# ITEMS
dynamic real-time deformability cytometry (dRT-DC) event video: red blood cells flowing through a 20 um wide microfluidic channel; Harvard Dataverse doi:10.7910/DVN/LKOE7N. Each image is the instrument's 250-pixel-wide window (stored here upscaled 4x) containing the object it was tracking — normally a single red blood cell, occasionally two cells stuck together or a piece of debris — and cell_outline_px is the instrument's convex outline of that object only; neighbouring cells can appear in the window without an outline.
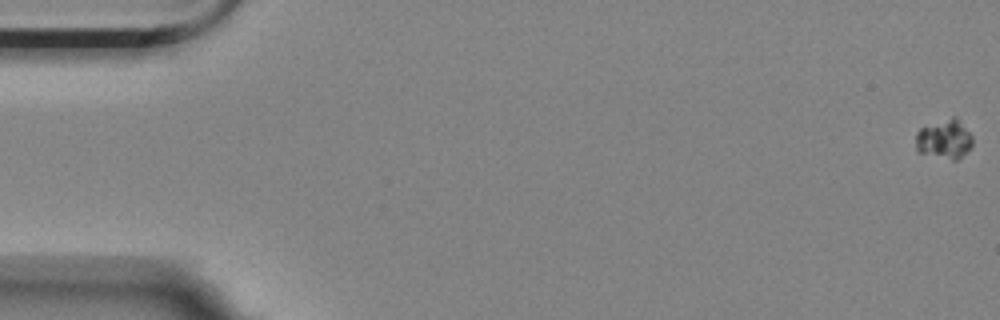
{"species": "Egyptian fruit bat (a non-hibernating species)", "species_latin": "Rousettus aegyptiacus", "temperature_condition": "room temperature", "stored_images_in_passage": 6, "camera_frame_rate_fps": 3000, "um_per_image_px": 0.085, "animal": {"sex": "female"}, "frame": {"image": 1, "passage_image": 1, "time_ms": 0.0, "image_size_px": [1000, 320], "cell_outline_px": [[972, 144], [956, 160], [952, 160], [916, 152], [916, 132], [920, 128], [952, 116], [956, 116], [972, 136]], "centroid_in_image_um": [80.23, 11.82], "position_along_channel_um": 4.8, "area_um2": 12.89}}
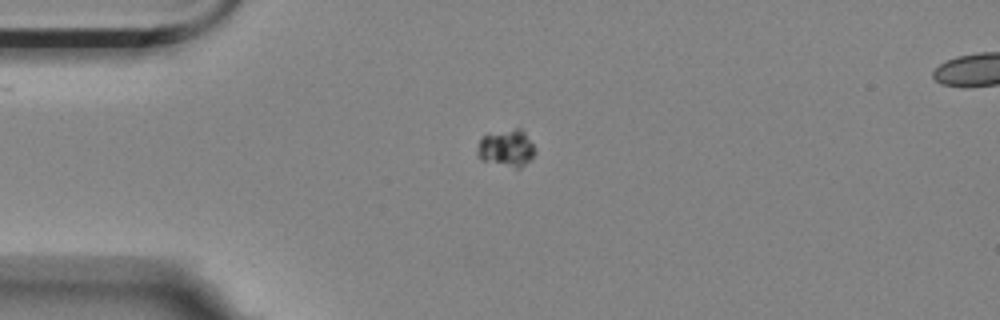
{"frame": {"image": 2, "passage_image": 5, "time_ms": 1.333, "image_size_px": [1000, 320], "cell_outline_px": [[536, 152], [520, 168], [516, 168], [480, 160], [476, 156], [476, 148], [480, 140], [484, 136], [516, 128], [520, 128], [524, 132], [532, 144]], "centroid_in_image_um": [43.01, 12.61], "position_along_channel_um": 42.0, "area_um2": 12.2}}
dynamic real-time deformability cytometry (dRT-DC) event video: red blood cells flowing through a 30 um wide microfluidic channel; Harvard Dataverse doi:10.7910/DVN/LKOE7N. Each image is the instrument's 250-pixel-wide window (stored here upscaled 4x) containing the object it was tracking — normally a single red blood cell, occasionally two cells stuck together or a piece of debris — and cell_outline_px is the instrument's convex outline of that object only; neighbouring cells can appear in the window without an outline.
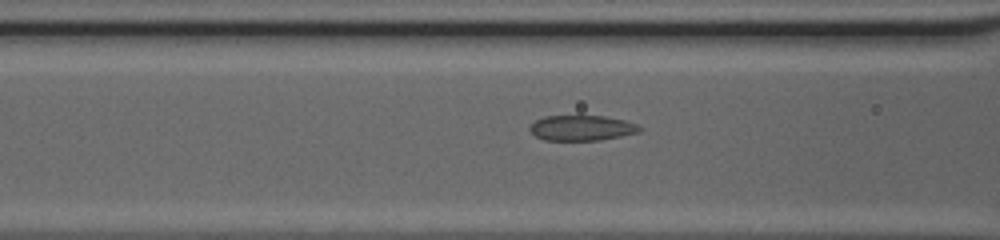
{"species": "common noctule bat (a hibernating species)", "species_latin": "Nyctalus noctula", "temperature_condition": "cold", "stored_images_in_passage": 42, "camera_frame_rate_fps": 3000, "um_per_image_px": 0.085, "animal": {"sex": "female", "body_mass_g": 20.0, "forearm_length_mm": 54.0}, "frame": {"image": 1, "passage_image": 22, "time_ms": 7.0, "image_size_px": [1000, 240], "cell_outline_px": [[644, 128], [640, 132], [600, 140], [544, 140], [536, 136], [528, 128], [536, 120], [544, 116], [604, 116], [624, 120], [636, 124]], "centroid_in_image_um": [49.47, 10.87], "position_along_channel_um": 117.1, "area_um2": 16.13}}
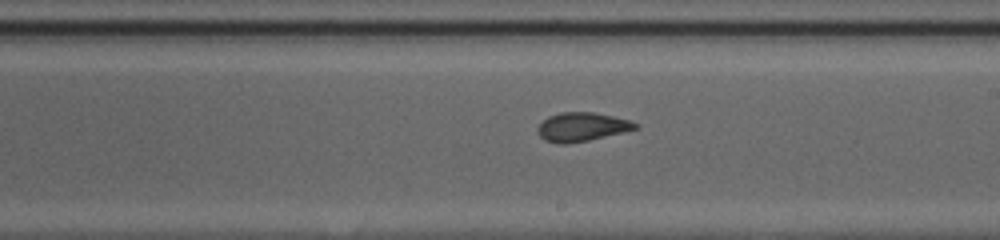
{"frame": {"image": 2, "passage_image": 31, "time_ms": 10.0, "image_size_px": [1000, 240], "cell_outline_px": [[640, 128], [588, 140], [564, 144], [560, 144], [544, 140], [540, 136], [536, 128], [548, 116], [560, 112], [592, 112], [612, 116], [628, 120], [640, 124]], "centroid_in_image_um": [49.45, 10.78], "position_along_channel_um": 239.5, "area_um2": 16.3}}
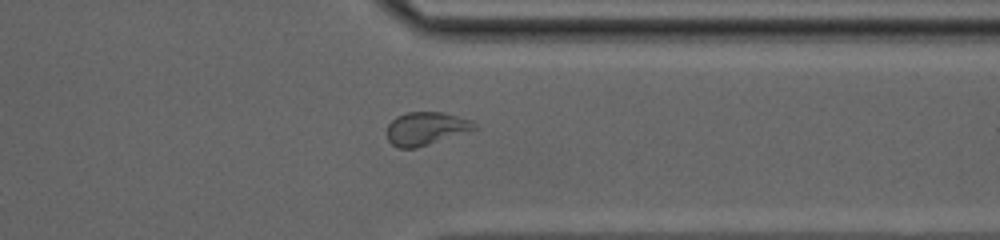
{"frame": {"image": 3, "passage_image": 41, "time_ms": 13.333, "image_size_px": [1000, 240], "cell_outline_px": [[480, 128], [416, 148], [396, 148], [388, 140], [388, 124], [396, 116], [408, 112], [444, 112], [472, 120]], "centroid_in_image_um": [36.23, 10.92], "position_along_channel_um": 375.2, "area_um2": 16.94}}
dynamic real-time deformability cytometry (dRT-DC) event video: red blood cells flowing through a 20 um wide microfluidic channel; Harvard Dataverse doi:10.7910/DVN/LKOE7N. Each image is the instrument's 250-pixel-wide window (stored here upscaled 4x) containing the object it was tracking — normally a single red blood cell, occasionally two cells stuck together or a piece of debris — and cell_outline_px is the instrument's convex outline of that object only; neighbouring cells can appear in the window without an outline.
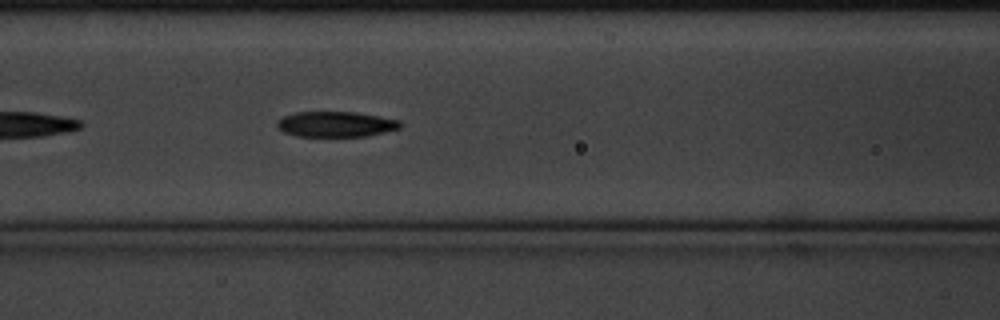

# AIM
Repeat the entries exactly. Pictures are excluded from the copy.

# SOLUTION TO THIS TASK
dynamic real-time deformability cytometry (dRT-DC) event video: red blood cells flowing through a 20 um wide microfluidic channel; Harvard Dataverse doi:10.7910/DVN/LKOE7N. Each image is the instrument's 250-pixel-wide window (stored here upscaled 4x) containing the object it was tracking — normally a single red blood cell, occasionally two cells stuck together or a piece of debris — and cell_outline_px is the instrument's convex outline of that object only; neighbouring cells can appear in the window without an outline.
{"species": "Egyptian fruit bat (a non-hibernating species)", "species_latin": "Rousettus aegyptiacus", "temperature_condition": "room temperature", "stored_images_in_passage": 6, "camera_frame_rate_fps": 3000, "um_per_image_px": 0.085, "animal": {"sex": "female"}, "frame": {"image": 1, "passage_image": 1, "time_ms": 0.0, "image_size_px": [1000, 320], "cell_outline_px": [[972, 144], [956, 160], [952, 160], [916, 152], [916, 132], [920, 128], [952, 116], [956, 116], [972, 136]], "centroid_in_image_um": [80.23, 11.82], "position_along_channel_um": 4.8, "area_um2": 12.89}}
{"frame": {"image": 2, "passage_image": 5, "time_ms": 1.333, "image_size_px": [1000, 320], "cell_outline_px": [[536, 152], [520, 168], [516, 168], [480, 160], [476, 156], [476, 148], [480, 140], [484, 136], [516, 128], [520, 128], [524, 132], [532, 144]], "centroid_in_image_um": [43.01, 12.61], "position_along_channel_um": 42.0, "area_um2": 12.2}}
dynamic real-time deformability cytometry (dRT-DC) event video: red blood cells flowing through a 30 um wide microfluidic channel; Harvard Dataverse doi:10.7910/DVN/LKOE7N. Each image is the instrument's 250-pixel-wide window (stored here upscaled 4x) containing the object it was tracking — normally a single red blood cell, occasionally two cells stuck together or a piece of debris — and cell_outline_px is the instrument's convex outline of that object only; neighbouring cells can appear in the window without an outline.
{"species": "common noctule bat (a hibernating species)", "species_latin": "Nyctalus noctula", "temperature_condition": "cold", "stored_images_in_passage": 42, "camera_frame_rate_fps": 3000, "um_per_image_px": 0.085, "animal": {"sex": "female", "body_mass_g": 20.0, "forearm_length_mm": 54.0}, "frame": {"image": 1, "passage_image": 22, "time_ms": 7.0, "image_size_px": [1000, 240], "cell_outline_px": [[644, 128], [640, 132], [600, 140], [544, 140], [536, 136], [528, 128], [536, 120], [544, 116], [604, 116], [624, 120], [636, 124]], "centroid_in_image_um": [49.47, 10.87], "position_along_channel_um": 117.1, "area_um2": 16.13}}
{"frame": {"image": 2, "passage_image": 31, "time_ms": 10.0, "image_size_px": [1000, 240], "cell_outline_px": [[640, 128], [588, 140], [564, 144], [560, 144], [544, 140], [540, 136], [536, 128], [548, 116], [560, 112], [592, 112], [612, 116], [628, 120], [640, 124]], "centroid_in_image_um": [49.45, 10.78], "position_along_channel_um": 239.5, "area_um2": 16.3}}
{"frame": {"image": 3, "passage_image": 41, "time_ms": 13.333, "image_size_px": [1000, 240], "cell_outline_px": [[480, 128], [416, 148], [396, 148], [388, 140], [388, 124], [396, 116], [408, 112], [444, 112], [472, 120]], "centroid_in_image_um": [36.23, 10.92], "position_along_channel_um": 375.2, "area_um2": 16.94}}
dynamic real-time deformability cytometry (dRT-DC) event video: red blood cells flowing through a 20 um wide microfluidic channel; Harvard Dataverse doi:10.7910/DVN/LKOE7N. Each image is the instrument's 250-pixel-wide window (stored here upscaled 4x) containing the object it was tracking — normally a single red blood cell, occasionally two cells stuck together or a piece of debris — and cell_outline_px is the instrument's convex outline of that object only; neighbouring cells can appear in the window without an outline.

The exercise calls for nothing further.